Na leitura mais crítica à atuação do Supremo, o relatório representa uma reviravolta: as mensagens mostram que Luís Pablo recebeu imagens e documentos de uma fonte e chegou a encontrá-la, porém “não participou de atos de perseguição”. Essa interpretação reforça o argumento de que a apuração avançou sobre práticas comuns do jornalismo investigativo, como conversar com fontes e receber documentos.

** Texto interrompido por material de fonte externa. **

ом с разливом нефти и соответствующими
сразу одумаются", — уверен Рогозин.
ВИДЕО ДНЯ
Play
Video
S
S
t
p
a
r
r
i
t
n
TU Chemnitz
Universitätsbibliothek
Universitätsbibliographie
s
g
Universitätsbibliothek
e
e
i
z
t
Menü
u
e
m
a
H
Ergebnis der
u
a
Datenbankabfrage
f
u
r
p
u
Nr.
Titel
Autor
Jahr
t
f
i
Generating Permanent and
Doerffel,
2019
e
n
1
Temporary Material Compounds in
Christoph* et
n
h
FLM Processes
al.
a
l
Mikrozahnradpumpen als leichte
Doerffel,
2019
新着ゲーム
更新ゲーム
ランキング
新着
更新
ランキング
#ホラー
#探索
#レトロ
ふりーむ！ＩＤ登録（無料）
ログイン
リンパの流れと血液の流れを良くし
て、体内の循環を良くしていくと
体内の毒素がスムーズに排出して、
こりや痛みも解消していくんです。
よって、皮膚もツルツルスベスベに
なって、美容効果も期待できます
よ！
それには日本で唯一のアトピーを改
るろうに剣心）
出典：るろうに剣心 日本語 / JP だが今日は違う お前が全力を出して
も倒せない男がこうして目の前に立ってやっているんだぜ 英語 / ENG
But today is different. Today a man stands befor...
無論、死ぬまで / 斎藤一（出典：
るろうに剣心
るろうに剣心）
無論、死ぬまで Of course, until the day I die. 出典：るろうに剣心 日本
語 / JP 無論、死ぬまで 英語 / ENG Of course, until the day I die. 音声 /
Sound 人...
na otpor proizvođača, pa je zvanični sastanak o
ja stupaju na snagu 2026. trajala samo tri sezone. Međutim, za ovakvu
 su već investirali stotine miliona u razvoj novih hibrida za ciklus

Outra reportagem destaca o custo concreto da operação autorizada por Alexandre de Moraes: computador, celulares e HD externo foram apreendidos e só devolvidos 70 dias depois. Entidades de imprensa classificaram a medida como preocupante, enquanto Luís Pablo sustentou que os R$ 100 mil eram um empréstimo pessoal usado para quitar um imóvel.
Já a abordagem mais cautelosa enfatiza o que a PF não concluiu — e o que ainda pretende examinar. O documento afirma não ser possível “apontar com máxima certeza” que a quantia tenha financiado matérias contra Dino, mas pede novas análises para esclarecer “a real intenção e motivo” do depósito. A corporação também diferencia o jornalista de um eventual servidor que tenha consultado e repassado dados protegidos: Luís Pablo estaria, em tese, amparado pela liberdade de imprensa.
As versões, portanto, convergem no ponto central: até agora, não há prova de reportagem paga nem de violação de sigilo pelo jornalista. Divergem no peso dado às lacunas — para uns, elas expõem o excesso da operação; para outros, justificam manter a apuração aberta. Nas redes, a controvérsia ganhou tom irônico com a frase: “Não confundamos jornalistas investigativos com jornalistas investigados”. O comentário resume a disputa política, mas não altera a conclusão técnica provisória da PF.